[Named joint coordinates]

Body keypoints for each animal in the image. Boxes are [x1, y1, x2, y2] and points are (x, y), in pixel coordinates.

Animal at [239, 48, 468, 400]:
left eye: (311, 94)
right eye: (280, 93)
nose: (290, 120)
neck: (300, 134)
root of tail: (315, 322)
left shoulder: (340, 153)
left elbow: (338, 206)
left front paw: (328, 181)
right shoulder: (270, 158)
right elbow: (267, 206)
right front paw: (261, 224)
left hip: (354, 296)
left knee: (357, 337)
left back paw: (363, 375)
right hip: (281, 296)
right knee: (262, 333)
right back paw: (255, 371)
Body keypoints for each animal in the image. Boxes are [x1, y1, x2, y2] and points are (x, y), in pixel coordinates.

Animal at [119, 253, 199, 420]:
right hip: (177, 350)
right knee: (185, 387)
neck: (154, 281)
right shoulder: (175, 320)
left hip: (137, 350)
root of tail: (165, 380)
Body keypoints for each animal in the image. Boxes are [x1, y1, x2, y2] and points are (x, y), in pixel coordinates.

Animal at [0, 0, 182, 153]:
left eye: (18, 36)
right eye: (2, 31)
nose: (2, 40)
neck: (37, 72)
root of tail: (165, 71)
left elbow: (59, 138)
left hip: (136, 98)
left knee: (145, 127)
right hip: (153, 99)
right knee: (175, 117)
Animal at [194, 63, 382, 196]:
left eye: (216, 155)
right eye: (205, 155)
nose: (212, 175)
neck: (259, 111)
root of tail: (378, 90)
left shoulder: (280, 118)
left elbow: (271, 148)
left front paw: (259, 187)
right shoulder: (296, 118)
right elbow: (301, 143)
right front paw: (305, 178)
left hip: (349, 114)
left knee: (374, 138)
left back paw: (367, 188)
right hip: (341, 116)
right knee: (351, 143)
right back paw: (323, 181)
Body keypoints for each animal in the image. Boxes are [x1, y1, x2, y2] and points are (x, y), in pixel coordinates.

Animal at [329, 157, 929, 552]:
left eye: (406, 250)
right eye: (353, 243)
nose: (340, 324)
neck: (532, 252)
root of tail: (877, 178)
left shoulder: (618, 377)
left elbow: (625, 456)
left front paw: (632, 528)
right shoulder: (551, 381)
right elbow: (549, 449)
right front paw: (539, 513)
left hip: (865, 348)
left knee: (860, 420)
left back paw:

...

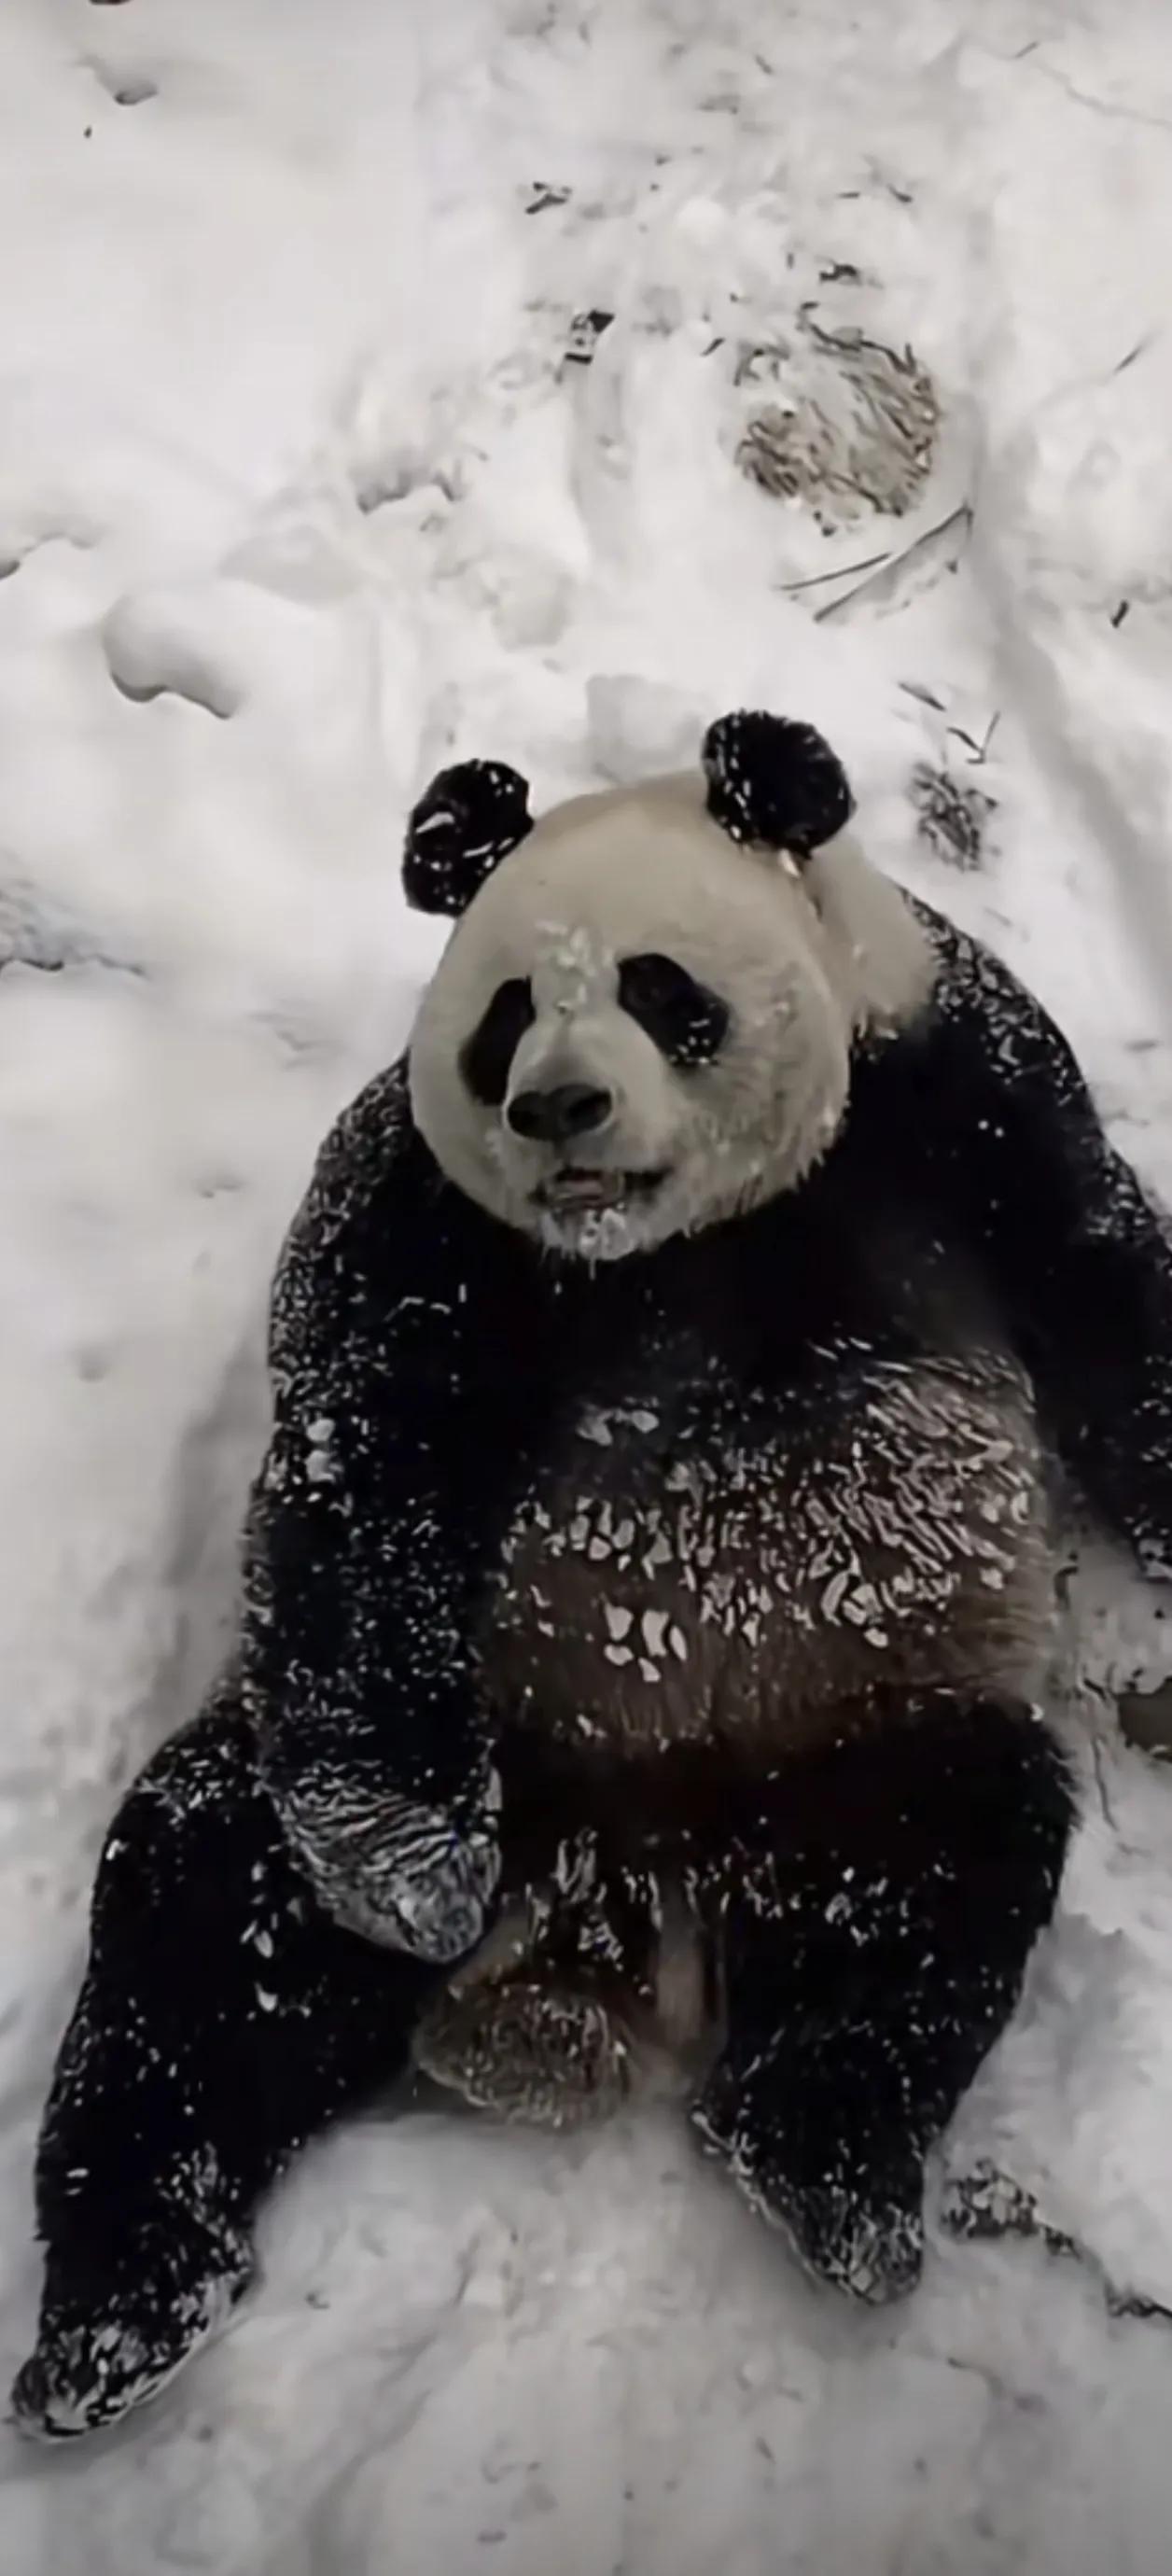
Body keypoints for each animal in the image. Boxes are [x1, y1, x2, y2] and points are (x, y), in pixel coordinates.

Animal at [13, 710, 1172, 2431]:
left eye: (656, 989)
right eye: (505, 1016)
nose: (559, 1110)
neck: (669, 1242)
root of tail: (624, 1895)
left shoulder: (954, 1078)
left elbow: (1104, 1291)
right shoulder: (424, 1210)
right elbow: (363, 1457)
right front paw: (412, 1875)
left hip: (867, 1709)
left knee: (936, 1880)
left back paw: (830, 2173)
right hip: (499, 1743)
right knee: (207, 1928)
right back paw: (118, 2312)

==

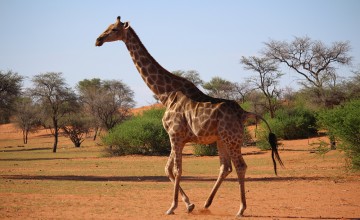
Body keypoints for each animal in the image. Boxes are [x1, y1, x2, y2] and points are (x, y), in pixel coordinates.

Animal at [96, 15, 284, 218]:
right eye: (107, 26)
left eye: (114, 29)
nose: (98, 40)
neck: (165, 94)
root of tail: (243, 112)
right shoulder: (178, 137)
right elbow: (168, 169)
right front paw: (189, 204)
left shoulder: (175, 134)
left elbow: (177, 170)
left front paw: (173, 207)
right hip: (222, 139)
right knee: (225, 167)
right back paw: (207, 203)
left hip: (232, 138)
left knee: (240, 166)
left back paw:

Exercise instructions >>
Only a number is expected in reply: how many lines of the entries hold the word "tail"?

Answer section >>
7